● TASK DESCRIPTION
Set down exactly the lines below, starting at the one that contains "Porter, el primero" and ending at the one that contains "detenido solicitó varias", with both of those lines included and nothing else.

● INFORMATION GIVEN
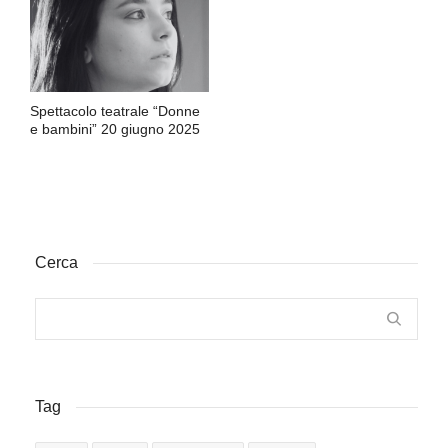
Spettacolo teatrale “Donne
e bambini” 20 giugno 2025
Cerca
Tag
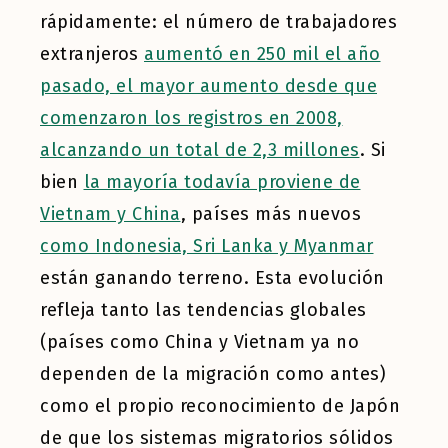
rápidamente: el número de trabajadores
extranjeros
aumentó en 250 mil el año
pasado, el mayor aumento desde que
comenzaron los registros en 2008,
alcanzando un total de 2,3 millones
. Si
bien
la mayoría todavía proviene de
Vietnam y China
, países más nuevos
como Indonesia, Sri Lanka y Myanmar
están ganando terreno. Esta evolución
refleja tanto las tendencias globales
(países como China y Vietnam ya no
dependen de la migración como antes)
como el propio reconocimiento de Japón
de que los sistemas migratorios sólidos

==

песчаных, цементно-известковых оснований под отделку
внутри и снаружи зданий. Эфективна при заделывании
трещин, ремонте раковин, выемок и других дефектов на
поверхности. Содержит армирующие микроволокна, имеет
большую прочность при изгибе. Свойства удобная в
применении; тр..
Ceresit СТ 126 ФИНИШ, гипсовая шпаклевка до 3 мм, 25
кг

* * *

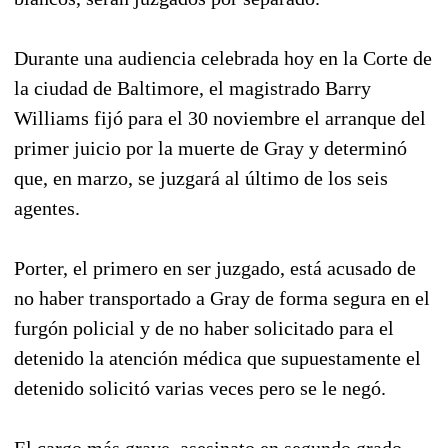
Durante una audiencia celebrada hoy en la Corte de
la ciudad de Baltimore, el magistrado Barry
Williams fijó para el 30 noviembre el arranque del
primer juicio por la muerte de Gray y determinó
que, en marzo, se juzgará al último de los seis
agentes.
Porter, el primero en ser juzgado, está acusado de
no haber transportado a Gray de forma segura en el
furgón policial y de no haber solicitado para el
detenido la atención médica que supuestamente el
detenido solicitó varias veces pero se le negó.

● SOLUTION FOR THIS TASK
Porter, el primero en ser juzgado, está acusado de
no haber transportado a Gray de forma segura en el
furgón policial y de no haber solicitado para el
detenido la atención médica que supuestamente el
detenido solicitó varias veces pero se le negó.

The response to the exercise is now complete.